O presidente da República, Jair Bolsonaro, e os presidentes do Senado, Davi Alcolumbre (DEM-AP), e da Câmara dos Deputados, Rodrigo Maia (DEM-RJ), são alguns dos brasileiros atingidos pelo vazamento. Isso porque qualquer cidadão cadastrado no Sistema Único de Saúde (SUS) ou beneficiário de um plano de saúde teve as informações pessoais abertas.
Para André Damiani, sócio fundador do Damiani Sociedade de Advogados e especialista em Direito Penal Econômico, os reiterados vazamentos no Ministério da Saúde indicam a necessidade de investimentos em políticas de privacidade no setor da Saúde. "O risco de tratar dados é incontestável e como tudo é movido por pessoas, inclusive os sistemas, deve-se apostar na conscientização e treinamento de todos os colaboradores, visando mitigar os riscos de incidentes de segurança que podem expor ilegalmente milhares de pessoas", defende.
Na avaliação da advogada Blanca Albuquerque, associada do Damiani e especializada em proteção de dados pessoais pelo Data Privacy Brasil, os incidentes demonstram a urgência de 'impor limites'. "O País demanda urgentemente respostas e responsabilizações adequadas às empresas e órgãos que tratam dados pessoais sensíveis como se estivessem manipulando algo irrelevante e sem consequências", afirma.
O presidente do Instituto de Estudos Legislativos e Políticas Públicas (IELP), Raphael Sodré Cittadino, sócio fundador do Cittadino, Campos & Antonioli Advogados Associados, classificou como um 'absurdo' o vazamento das informações no ano em que entra em vigor a Lei Geral de Proteção de Dados (LGPD). "A LGPD é uma lei cujo cumprimento é obrigatório tanto por empresas como também pelos entes públicos.
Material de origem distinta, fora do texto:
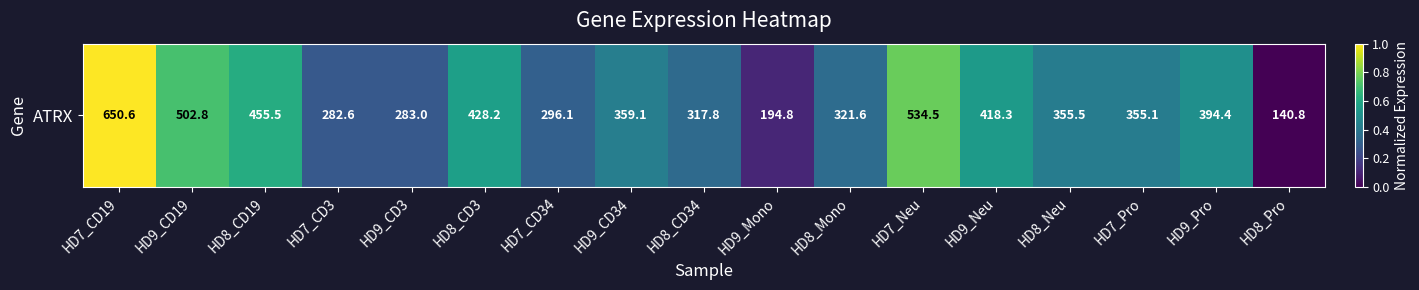

What is the average value?

0.4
O ocorrido é gravíssimo e deve ser apurado com o rigor da lei, sob pena de que o pior exemplo possível seja o daquele que tem o dever maior de zelar pela proteção de dados no país: o governo", diz.
Cittadino destaca, ainda, que é importante o Ministério da Saúde dar transparência sobre as medidas tomadas para resolver o problema e a investigação para encontrar a origem do vazamento. "Precisamos saber, principalmente, como os dados de mais de 200 milhões de pessoas foram coletados e tratados, quem teve acesso e qual a finalidade dessa coleta, nos termos do que prevê a LGPD", defende.
A advogada Priscilla Sodré Pereira, associada do Cittadino, Campos & Antonioli Advogados Associados e professora do Instituto Brasiliense de Direito Público (IDP), diz que, neste momento, é 'fundamental' confirmar se as informações pessoais em posse do governo são tratadas de acordo com o marco regulatório em vigor. "O setor público - e, em especial, a área da saúde - possui várias das chamadas hipóteses de autorização de tratamento de dados", explicou a advogada. "É necessário agora com a LGPD sempre verificar se os dados são coletados conforme a base legal", avalia.